Baking for Good learned that quality labeling doesn’t have to break the bank.
Tips and tricks for making the most of the funds you’ve got
Target audience: Nonprofits, NGOs, cause organizations, businesses, brands, social enterprises, social entrepreneurs, marketing managers.
Guest post by Emily Dubner
Founder & CEO, Baking for Good
Two years ago, I launched Baking for Good, an online gift bakery that donates 15% of the proceeds from every sale to a charity of the customer’s choice. I started the company with $40,000 of my own savings and got busy growing it, rather than waiting to raise more capital from outside sources. Whether you are a for-profit or nonprofit business, you will always be dependent on cash flow to grow your business, but just because you don’t always have the funds you want doesn’t mean you need to scale back everywhere.
Here are my top tips and tricks for bootstrapping your business or nonprofit without sacrificing results.
Be willing to spend in order to save.
1 There will always be people willing to work for you for free or next to nothing — whether it’s because they consider it to be a good experience, they have time on their hands, or they are your family and friends. If you find a person who is an expert at the role in question, you’ve won the lottery. But in many cases, you may find yourself let down. Take design, for example. Before I started Baking for Good, I paid next to nothing — about a hundred dollars — for a friend to design my logo. No offense to my friend, but the logo was terrible. I didn’t really know any better, and I was very cautious about spending money, so I went with it. But a few months later, a mentor gave me great advice: “You only get one shot when you’re launching your brand, so invest in the important stuff like the logo and design.” I took a step back and realized that I needed to bring in a professional, someone who would have the time to really help me envision my brand and then bring it to life.
Looking back, what I would have done instead when my friend offered to help was ask her not to design my logo, but to brainstorm a few different ideas for the logo font or style so that I would have a better idea of my vision when I worked with a professional designer. Instead, I came to my designer with a blank slate and spent a lot of time in the “discovery” phase before we got to the real design work.
When outsourcing work, find partners who believe in you.

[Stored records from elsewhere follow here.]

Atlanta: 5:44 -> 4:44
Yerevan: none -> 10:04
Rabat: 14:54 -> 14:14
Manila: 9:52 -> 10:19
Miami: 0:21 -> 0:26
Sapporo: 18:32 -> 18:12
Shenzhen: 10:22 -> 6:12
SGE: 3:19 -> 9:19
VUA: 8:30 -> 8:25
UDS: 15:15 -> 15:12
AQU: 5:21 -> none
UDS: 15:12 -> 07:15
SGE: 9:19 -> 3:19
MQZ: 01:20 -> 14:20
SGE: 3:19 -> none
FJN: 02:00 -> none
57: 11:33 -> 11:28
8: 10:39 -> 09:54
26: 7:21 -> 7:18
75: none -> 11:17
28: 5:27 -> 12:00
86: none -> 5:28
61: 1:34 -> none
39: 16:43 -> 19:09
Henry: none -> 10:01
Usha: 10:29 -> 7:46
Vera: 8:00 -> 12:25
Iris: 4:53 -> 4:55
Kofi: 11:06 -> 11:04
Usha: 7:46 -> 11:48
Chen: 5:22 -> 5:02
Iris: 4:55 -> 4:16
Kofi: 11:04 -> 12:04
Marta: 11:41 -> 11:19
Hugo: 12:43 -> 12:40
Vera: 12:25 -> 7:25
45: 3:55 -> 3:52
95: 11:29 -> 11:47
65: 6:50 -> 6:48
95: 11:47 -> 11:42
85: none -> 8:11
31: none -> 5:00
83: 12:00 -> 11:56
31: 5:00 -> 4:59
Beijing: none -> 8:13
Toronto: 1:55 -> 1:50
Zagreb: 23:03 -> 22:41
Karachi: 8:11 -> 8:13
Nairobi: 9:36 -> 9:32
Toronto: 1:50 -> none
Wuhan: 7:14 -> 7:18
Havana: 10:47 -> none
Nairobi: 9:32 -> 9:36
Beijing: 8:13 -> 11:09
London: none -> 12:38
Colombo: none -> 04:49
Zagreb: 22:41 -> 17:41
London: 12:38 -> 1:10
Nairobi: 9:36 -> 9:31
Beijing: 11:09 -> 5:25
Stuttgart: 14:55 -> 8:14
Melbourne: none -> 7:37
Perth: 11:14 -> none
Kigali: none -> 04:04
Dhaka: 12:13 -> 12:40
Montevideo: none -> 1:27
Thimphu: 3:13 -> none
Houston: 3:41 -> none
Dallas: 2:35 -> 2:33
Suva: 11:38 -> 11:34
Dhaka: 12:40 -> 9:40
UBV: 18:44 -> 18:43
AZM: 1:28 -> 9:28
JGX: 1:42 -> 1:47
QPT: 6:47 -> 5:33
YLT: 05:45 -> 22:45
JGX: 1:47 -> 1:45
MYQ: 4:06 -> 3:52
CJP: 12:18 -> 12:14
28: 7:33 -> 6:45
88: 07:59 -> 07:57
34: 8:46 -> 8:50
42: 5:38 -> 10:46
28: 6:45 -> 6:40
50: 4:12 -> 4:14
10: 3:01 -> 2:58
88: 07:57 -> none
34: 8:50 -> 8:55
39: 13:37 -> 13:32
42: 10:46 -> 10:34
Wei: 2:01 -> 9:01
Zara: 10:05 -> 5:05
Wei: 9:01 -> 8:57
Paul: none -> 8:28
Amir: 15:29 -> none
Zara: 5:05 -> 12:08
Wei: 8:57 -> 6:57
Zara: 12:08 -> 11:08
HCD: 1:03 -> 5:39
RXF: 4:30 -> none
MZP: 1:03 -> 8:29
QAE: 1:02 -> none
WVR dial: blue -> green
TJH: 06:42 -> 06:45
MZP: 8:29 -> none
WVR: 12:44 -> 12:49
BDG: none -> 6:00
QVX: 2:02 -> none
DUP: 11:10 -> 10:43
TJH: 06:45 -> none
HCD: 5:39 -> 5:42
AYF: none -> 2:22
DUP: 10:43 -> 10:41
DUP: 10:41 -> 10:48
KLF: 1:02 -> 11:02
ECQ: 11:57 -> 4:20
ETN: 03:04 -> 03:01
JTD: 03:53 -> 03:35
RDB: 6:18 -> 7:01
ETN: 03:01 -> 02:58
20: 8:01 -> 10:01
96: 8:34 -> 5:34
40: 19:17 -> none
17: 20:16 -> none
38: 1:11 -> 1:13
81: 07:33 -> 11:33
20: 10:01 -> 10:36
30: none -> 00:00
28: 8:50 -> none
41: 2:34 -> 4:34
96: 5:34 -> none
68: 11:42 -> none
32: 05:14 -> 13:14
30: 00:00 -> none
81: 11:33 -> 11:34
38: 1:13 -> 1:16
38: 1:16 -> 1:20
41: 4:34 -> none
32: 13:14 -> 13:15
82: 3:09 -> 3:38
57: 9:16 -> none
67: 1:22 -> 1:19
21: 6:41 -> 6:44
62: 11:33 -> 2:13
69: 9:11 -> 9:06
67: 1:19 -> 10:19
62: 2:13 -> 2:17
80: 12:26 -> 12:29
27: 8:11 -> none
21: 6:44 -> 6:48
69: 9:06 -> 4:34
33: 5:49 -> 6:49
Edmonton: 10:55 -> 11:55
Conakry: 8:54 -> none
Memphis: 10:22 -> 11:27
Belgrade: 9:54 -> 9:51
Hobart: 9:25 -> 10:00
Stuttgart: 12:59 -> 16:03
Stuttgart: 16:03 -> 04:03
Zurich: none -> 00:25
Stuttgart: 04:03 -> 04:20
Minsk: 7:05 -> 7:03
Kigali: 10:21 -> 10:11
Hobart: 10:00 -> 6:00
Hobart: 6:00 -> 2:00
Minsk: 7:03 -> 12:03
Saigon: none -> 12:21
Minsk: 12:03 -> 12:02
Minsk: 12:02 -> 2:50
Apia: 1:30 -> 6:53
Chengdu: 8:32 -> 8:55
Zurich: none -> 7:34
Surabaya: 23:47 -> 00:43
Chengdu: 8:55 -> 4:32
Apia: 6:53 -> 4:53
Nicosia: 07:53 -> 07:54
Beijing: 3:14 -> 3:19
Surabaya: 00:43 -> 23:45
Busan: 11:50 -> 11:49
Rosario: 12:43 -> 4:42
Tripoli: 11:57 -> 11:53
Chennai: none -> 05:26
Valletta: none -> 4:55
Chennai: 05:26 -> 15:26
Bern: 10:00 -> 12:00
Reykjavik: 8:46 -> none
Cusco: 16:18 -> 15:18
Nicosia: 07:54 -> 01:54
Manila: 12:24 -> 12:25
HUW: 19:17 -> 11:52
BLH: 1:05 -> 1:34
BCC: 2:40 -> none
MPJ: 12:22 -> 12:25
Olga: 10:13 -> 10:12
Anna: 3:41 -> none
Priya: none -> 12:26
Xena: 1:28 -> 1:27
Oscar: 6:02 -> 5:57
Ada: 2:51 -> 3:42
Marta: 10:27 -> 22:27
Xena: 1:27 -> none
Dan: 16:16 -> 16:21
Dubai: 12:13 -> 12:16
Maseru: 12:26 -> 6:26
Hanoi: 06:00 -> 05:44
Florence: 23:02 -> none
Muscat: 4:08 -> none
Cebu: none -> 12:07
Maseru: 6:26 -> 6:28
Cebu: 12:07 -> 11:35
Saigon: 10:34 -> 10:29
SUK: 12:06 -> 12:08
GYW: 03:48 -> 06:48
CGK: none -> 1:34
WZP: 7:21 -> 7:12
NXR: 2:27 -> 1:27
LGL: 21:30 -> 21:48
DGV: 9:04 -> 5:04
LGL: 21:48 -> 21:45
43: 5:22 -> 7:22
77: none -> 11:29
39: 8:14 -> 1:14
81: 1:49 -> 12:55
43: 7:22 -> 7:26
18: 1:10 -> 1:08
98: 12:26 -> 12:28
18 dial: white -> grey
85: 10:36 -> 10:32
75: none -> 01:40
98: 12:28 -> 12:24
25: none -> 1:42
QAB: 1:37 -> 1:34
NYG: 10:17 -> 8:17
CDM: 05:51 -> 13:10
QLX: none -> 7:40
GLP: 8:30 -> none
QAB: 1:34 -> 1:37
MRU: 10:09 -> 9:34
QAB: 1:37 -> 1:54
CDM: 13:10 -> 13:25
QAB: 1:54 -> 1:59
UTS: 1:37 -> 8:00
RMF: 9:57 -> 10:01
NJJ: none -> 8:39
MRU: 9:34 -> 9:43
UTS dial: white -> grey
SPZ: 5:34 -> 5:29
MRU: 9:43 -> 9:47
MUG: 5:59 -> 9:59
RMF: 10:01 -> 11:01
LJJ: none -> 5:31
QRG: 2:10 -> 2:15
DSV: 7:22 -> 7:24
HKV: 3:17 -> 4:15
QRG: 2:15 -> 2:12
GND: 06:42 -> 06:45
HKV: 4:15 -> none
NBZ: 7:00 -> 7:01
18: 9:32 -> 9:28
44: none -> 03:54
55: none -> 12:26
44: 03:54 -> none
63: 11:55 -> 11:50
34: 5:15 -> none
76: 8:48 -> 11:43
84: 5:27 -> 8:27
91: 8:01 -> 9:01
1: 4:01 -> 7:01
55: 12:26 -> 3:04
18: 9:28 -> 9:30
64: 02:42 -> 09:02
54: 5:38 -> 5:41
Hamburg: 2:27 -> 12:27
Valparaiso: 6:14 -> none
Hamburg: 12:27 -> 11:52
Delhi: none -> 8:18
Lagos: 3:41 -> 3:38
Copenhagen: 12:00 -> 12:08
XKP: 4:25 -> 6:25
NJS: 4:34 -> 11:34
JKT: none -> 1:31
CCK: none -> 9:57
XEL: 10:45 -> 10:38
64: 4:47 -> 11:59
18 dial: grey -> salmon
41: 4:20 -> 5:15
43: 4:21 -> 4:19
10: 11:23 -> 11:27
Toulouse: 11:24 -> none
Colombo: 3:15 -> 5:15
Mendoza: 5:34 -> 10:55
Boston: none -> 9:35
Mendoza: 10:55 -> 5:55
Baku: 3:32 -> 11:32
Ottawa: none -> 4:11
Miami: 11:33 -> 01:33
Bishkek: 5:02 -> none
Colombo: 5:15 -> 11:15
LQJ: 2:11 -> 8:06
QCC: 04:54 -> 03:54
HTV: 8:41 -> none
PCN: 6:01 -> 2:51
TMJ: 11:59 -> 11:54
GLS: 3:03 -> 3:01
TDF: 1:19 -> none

2 Since Baking for Good is a small, bootstrapping company, I’ve had to outsource many of the core roles of the business. Web development in particular was an area that I had to outsource, because I could not afford to bring on a full-time developer. The decision about which firm to work for came down to two contenders: a super professional, buttoned-up firm that delivered its proposals on-time and was responsive to feedback, and a laid-back, creative agency that took a while to write me a proposal but really “got” my idea and inherently believed in it.
At first, both firms came to me with quotes that were way out of my budget. The first firm helped me eliminate features in order to bring the price down. The second firm brought the price down significantly without changing any of the specs and then asked me to propose payment terms that would work for me.
I went with the second firm, and although there were frustrations along the way, they built an amazing site for me and have been willing to continue to work within my limited budget, even if it means that they have to cut their rates significantly to do so. I know that if I had worked with the first firm, subsequent Web changes and developments would have been difficult, if not impossible, for me to afford. By choosing to work with the second firm — the one that believed in Baking for Good and was committed to helping it succeed — I got world-class service without having to stretch my budget.
Think before you print.
3 One of my biggest regrets with the lead-up to Baking for Good’s launch was having ingredients stickers printed for the treats we were planning to sell. My designers envisioned cookie favors that would have a small Baking for Good sticker on the front and an ingredients sticker on the back. Since “www.bakingforgood.com” was already on the front, we didn’t include it on the ingredients sticker for the back. To achieve economies of scale and save money long-term, I decided to have thousands of the stickers printed. Well, guess what? I’ve never used them, for a whole slew of reasons:
- Many of the favors we do are for special events like weddings or birthday parties, so our customers want to do custom stickers instead of our standard ones.
- We ended up changing the recipes for some of the treats soon after launch, making the ingredients no longer accurate.
- I had no use for the stickers on their own because they didn’t have our name or website on them.
Now I’m very cautious about what I print. I always try to do a small-scale version of what I want to have done professionally and try it out to see if it works, see how I want to change it, etc. It sounds intuitive that you should test things before spending money on them. But, you would be surprised how many times clients ask for something special printed for custom gifts we do for them, only to realize they want to change the messaging or the design and then have to start over. So before you make any important, expensive decisions, do a small-scale test drive first!
What are some bootstrapping tips that have worked for your organization?